We now digress to a simple, yet flawed algorithm, which one might propose as an alternative to the in-place rsync algorithm. The following algorithm is a trivial modification to rsync. Its flaw results in significant compression loss. This example motivates the need for the complexity (buffering and dependency detection) of our solution. The simple algorithm runs rsync and employs the following heuristic: if any COPY command refers to a block location which precedes the current write offset, then that block has been overwritten with new data and can no longer be used for COPY commands. The lost data is resent over the network link as an ADD command. The advantage of this algorithm is the similarity to the original algorithm and its ability to overlap I/O with the computation of checksums.
This simple algorithm is sensitive to changes which insert data into the source file. Such changes cause the simple algorithm to generate many ADD commands, resulting in large compression losses. Consider synchronizing a pair of files that are identical except that the source file has some data (as few as 1 or 2 bytes) inserted at the beginning. These few bytes prevent any data from being copied.

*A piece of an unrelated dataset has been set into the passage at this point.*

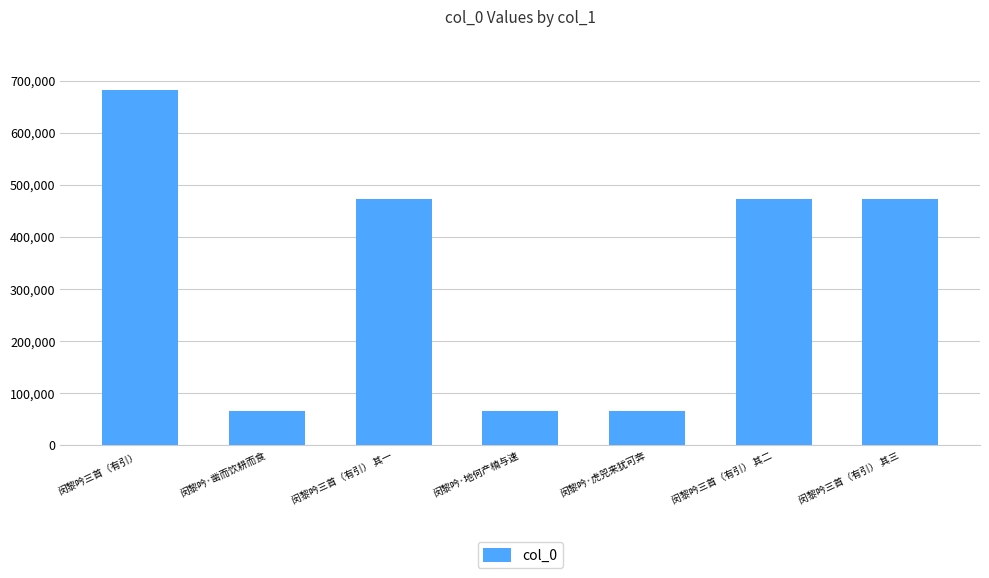

Read the value at 闵黎吟·虎兕来犹可奔.

66244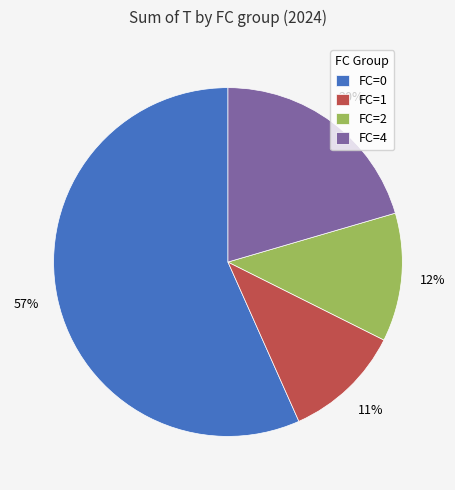

How many segments does this pie chart have?

4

Reordering commands is necessary in spite of the rarity of cycles in dependency graphs. To evaluate the value of ordering, we look at compression in the naive algorithm. Run on our data set, the simple algorithm uses ADD commands to replace 52% of the COPY commands. Each ADD sends extra bytes over the network link. This naive algorithm cuts compression in half when compared with traditional rsync. Our final algorithm's complexity proves necessary to avoid a drastic loss in compression.